Applicable Laws & Cases

  • S.1301 Video Voyeurism Act of 2003.
  • H.R.3726, The Video Voyeurism Act of 2002. If passed, H.R. 3726 would prohibit the nonconsensual nude or under-clothing photography where there is a reasonable expectation of privacy. The bill was introduced in February 2002 by Representative Michael Oxley (R-OH), and referred to the House Judiciary Committee.
  • S.2661 Video Voyeurism Act of 2002. A Senate version of Represenative Oxley's bill introduced by Senator DeWine (D-OH).

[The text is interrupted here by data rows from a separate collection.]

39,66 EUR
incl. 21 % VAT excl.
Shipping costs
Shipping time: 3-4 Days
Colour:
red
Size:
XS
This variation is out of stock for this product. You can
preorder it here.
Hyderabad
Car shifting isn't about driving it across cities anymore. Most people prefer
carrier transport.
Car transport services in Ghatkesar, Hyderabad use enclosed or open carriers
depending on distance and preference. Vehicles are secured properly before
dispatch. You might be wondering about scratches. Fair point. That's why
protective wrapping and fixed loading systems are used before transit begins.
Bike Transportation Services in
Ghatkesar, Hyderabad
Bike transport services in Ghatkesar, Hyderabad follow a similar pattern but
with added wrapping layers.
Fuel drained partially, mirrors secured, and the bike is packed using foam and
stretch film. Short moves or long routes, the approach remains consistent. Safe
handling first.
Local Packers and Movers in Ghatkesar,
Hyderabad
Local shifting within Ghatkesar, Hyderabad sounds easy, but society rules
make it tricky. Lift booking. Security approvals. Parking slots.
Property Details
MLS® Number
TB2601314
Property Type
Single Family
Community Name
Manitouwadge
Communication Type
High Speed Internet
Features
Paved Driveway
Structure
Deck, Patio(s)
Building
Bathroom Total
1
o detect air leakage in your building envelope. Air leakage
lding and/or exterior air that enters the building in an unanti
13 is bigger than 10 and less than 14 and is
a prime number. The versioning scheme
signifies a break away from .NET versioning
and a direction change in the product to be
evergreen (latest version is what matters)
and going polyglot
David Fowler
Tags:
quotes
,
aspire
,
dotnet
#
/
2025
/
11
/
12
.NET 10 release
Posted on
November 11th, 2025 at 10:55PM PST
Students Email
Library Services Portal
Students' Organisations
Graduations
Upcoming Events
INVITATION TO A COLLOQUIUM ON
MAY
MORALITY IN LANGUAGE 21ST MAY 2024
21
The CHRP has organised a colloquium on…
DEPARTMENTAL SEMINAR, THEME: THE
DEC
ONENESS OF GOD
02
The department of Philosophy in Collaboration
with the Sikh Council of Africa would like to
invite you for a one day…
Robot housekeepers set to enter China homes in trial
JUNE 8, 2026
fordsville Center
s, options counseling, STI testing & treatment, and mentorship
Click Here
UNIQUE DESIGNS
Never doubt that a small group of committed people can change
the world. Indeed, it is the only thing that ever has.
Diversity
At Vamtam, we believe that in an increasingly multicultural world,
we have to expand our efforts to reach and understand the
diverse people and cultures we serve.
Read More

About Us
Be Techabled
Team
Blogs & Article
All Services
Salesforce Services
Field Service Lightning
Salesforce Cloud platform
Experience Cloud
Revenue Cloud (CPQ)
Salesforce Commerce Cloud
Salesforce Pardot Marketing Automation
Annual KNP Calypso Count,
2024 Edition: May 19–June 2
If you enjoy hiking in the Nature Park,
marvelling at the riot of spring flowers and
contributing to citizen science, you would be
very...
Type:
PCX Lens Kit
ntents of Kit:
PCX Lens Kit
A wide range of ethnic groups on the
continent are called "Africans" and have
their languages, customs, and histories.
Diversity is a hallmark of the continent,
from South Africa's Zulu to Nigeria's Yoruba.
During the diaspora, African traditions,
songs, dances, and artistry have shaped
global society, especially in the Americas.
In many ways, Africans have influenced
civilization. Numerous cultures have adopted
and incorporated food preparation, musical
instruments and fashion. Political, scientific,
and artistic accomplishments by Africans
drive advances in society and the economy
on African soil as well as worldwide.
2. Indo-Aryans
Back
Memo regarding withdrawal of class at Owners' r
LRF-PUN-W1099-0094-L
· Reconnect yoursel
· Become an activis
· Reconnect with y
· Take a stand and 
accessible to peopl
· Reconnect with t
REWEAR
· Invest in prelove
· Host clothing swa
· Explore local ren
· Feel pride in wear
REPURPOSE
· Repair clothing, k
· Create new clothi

  • California Penal Code Section § 647(k)(2). California's up-skirt law recognizes a privacy expectation in public places, and prohibits the use of a camera to take images through or under clothing. However, a victim must be identifiable from the photograph, and the State must prove that the image was taken for sexual gratification.
  • Louisiana Rev. Stat. Ann. § 283. This comprehensive video voyeurism law was written to cover up-skirt and down-blouse photography.
  • Michigan Stat. Ann § 28.807(4). Prohibits video surveillance in private places.
  • Mississippi Code § 97-29-63. Prohibits videotaping in public and private places where persons have a legitimate expectation of privacy. This law covers tanning salons, dressing rooms, locker rooms, bedrooms, and bathrooms.
  • Ohio Rev. Code § 2907.08. Prohibits the use of a camera to take images through or under clothing.
  • Washington RCW § 9A.44.115. Creates felony criminal liability to those who photograph others where they have a legitimate expectation of privacy.
  • Wisconsin Stat. § 942.08: Prohibits placement of secret surveillance devices in places where individuals enjoy a reasonable expectation of privacy. Additionally, Wisconsin law prohibits nonconsensual nude photography of persons in private places.
  • Minnesota v. Morris, No. CX-01-1753 (Minn. Ct. App 5/14/02). Upholds use of state "peeping tom" law against a video voyeur in a commercial establishment.
  • State v. Glas, No. 19111-7-III (Wash. July 5, 2001).